Nineteenth Century industrialist Andrew Carnegie gave away an estimated $350 million over his lifetime. That is an amount equal to about $5 billion in today's dollars, and represents 70 percent of his net worth. He donated money mainly for building libraries, of which he built 2500.

The U.N. headquarters in New York owes its location to America's first billionaire, a big giver himself. It was built on land donated by John D. Rockefeller, the founder of Standard Oil. Rockefeller gave away more than $500 million, all before 1921. Rockefeller's largesse also translates into about $5 billion in today's dollars.

Today, philanthropy has become synonymous with George Soros, the world's biggest living giver. The 66-year-old Hungarian-born investor and president of Soros Fund Management has already parted with $1 billion. He gave away $350 million last year, including $50 million to a fund to help legal immigrants and $100 million to set up computer internet centers at universities in Russia.

In total, Soros has funded more than 50 foundations that deal with education, civil reform, health, child welfare and the arts.

Microsoft founder Bill Gates, recently named the world's richest man, is also in on the money-giving game. This year he pledged to donate $200 million to put computers in libraries that otherwise couldn't afford them. That large gift, however, is still just one percent of Gates' estimated net worth.

Last year, Gates gave away $135 million, according to a survey by Fortune magazine. Much of that money went to Harvard, the University of Washington Law School, cancer research, a children's hospital and the Seattle Symphony.

By why give away so much? In part, philanthropists have a genuine interest in doing good.
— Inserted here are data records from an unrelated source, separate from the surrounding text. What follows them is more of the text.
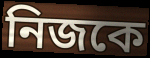
নিজকেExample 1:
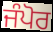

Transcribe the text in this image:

ਜੰਪੋਰ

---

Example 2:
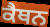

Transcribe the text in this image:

ਕੈਥਨ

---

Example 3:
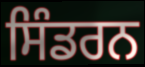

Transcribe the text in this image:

ਸਿੰਡਰਨ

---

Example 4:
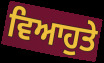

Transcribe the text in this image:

ਵਿਆਹੁਤੇ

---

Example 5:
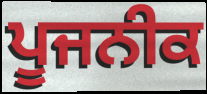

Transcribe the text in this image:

ਪੂਜਨੀਕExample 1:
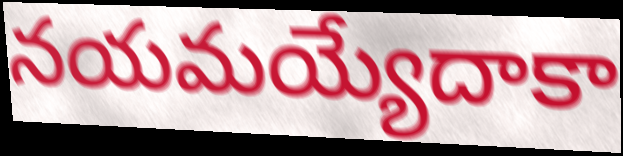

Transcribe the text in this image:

నయమయ్యేదాకా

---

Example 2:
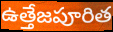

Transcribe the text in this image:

ఉత్తేజపూరిత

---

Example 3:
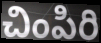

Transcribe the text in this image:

చింపిరి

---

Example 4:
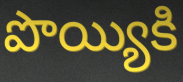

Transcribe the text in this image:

పొయ్యికి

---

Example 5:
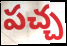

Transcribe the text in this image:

పచ్చ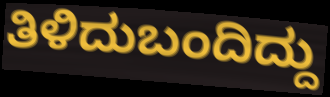
ತಿಳಿದುಬಂದಿದ್ದುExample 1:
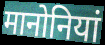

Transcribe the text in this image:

मानोनियां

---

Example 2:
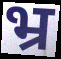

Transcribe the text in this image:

भ्र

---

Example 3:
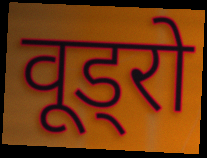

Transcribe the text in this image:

वूड्रो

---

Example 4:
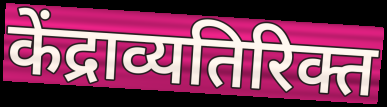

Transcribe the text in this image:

केंद्राव्यतिरिक्त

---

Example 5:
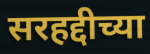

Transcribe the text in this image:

सरहद्दीच्या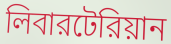
লিবারটেরিয়ান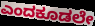
ಎಂದಕೂಡಲೇ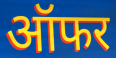
ऑफर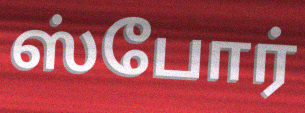
ஸ்போர்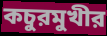
কচুরমুখীরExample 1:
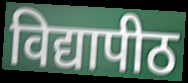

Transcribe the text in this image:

विद्यापीठ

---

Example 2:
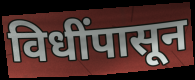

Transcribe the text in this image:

विधींपासून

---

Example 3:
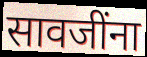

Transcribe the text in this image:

सावजींना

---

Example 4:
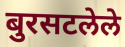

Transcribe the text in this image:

बुरसटलेले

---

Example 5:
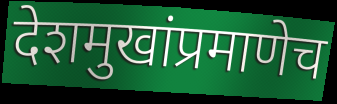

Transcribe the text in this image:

देशमुखांप्रमाणेच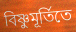
বিষ্ণুমূর্তিতে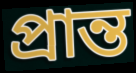
প্রান্ত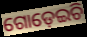
ଗୋଡ଼େଇଚି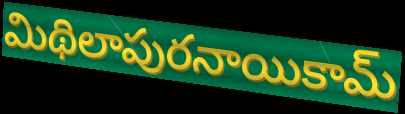
మిథిలాపురనాయికామ్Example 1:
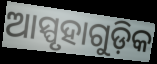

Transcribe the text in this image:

ଆସ୍ପୃହାଗୁଡ଼ିକ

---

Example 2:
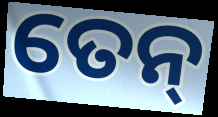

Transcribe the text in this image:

ତେନ୍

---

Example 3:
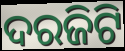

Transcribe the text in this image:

ଦରଜିଟି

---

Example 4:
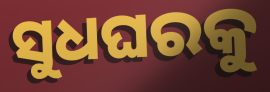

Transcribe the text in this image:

ସୁଧଘରକୁ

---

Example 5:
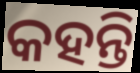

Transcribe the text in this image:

କହନ୍ତିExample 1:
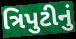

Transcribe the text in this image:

ત્રિપુટીનું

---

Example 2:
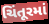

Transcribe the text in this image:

ચિંતૂરમાં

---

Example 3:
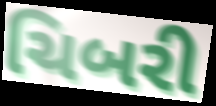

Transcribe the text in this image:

ચિબરી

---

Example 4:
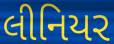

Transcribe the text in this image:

લીનિયર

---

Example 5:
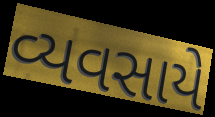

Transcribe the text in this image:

વ્યવસાયે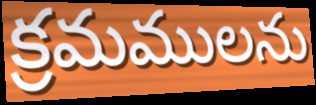
క్రమములను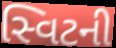
સ્વિટની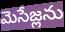
మెసేజ్లనుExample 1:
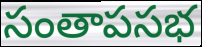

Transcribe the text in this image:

సంతాపసభ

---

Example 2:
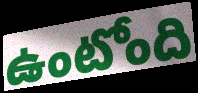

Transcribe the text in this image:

ఉంటోంది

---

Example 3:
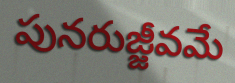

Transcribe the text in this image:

పునరుజ్జీవమే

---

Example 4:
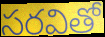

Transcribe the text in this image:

సరవితో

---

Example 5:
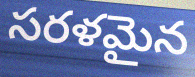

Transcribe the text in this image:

సరళమైనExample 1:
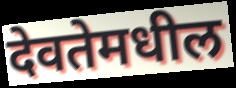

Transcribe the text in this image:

देवतेमधील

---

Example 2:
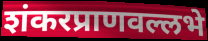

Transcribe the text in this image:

शंकरप्राणवल्लभे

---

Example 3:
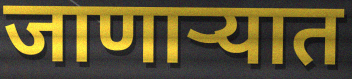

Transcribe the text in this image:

जाणाऱ्यात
"I really want to help people who are hurt. And if I do that, I feel that my money is well-spent," explained Soros.

However, there is also an element of public relations and self-promotion. Now, Ted Turner offers perhaps another incentive: "philanthropic competition."

"I'm putting every rich person in the world on notice that they're gonna be hearing from me about giving more money away..." he said after announcing his own generous intentions.

And if Ted Turner is right, he will appeal to the competitive instincts of the world's billionaires -- and encourage them not simply to acquire money, but to share the wealth.